WORK TO BE COMPLETED — Quote the material below word for word, without the pictures.

DATA SHOWN —
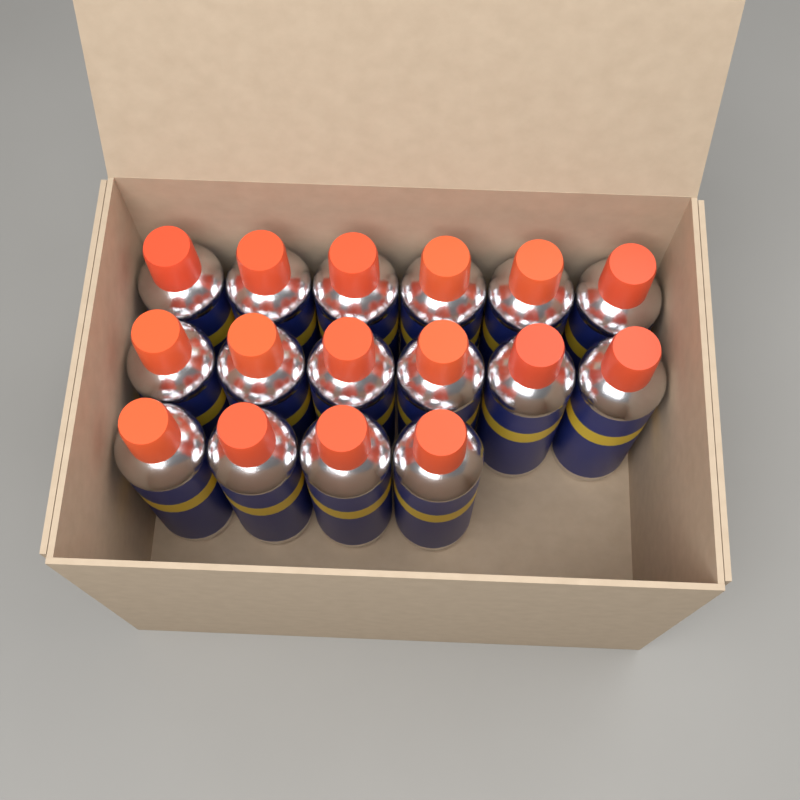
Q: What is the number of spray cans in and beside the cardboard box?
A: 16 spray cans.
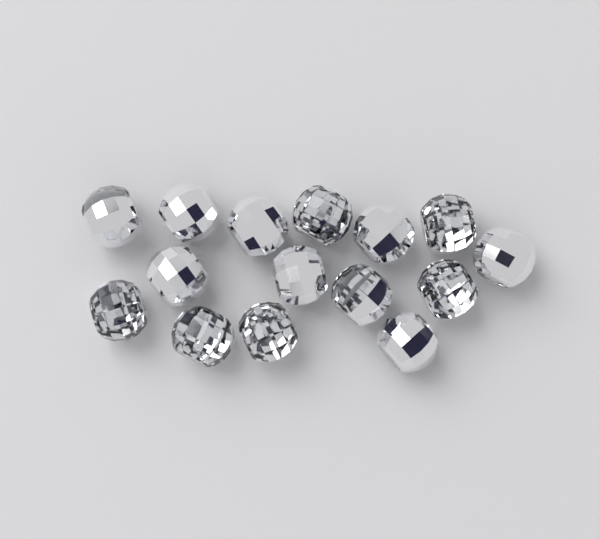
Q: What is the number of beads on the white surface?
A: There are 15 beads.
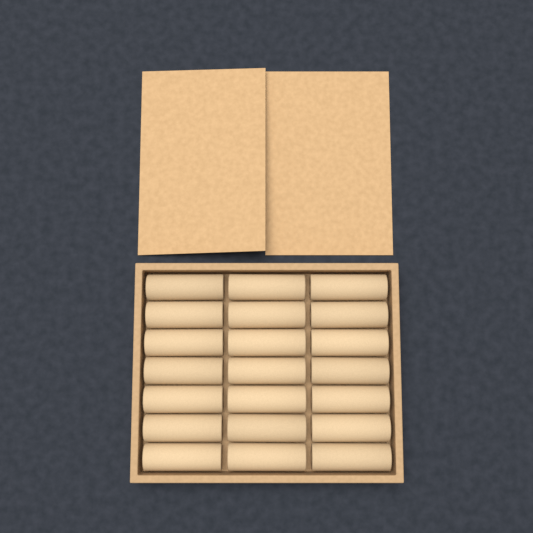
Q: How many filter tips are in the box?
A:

THE RESPONSE —
Q: What is the number of spray cans in and beside the cardboard box?
A: 16 spray cans.
Q: What is the number of beads on the white surface?
A: There are 15 beads.
Q: How many filter tips are in the box?
A:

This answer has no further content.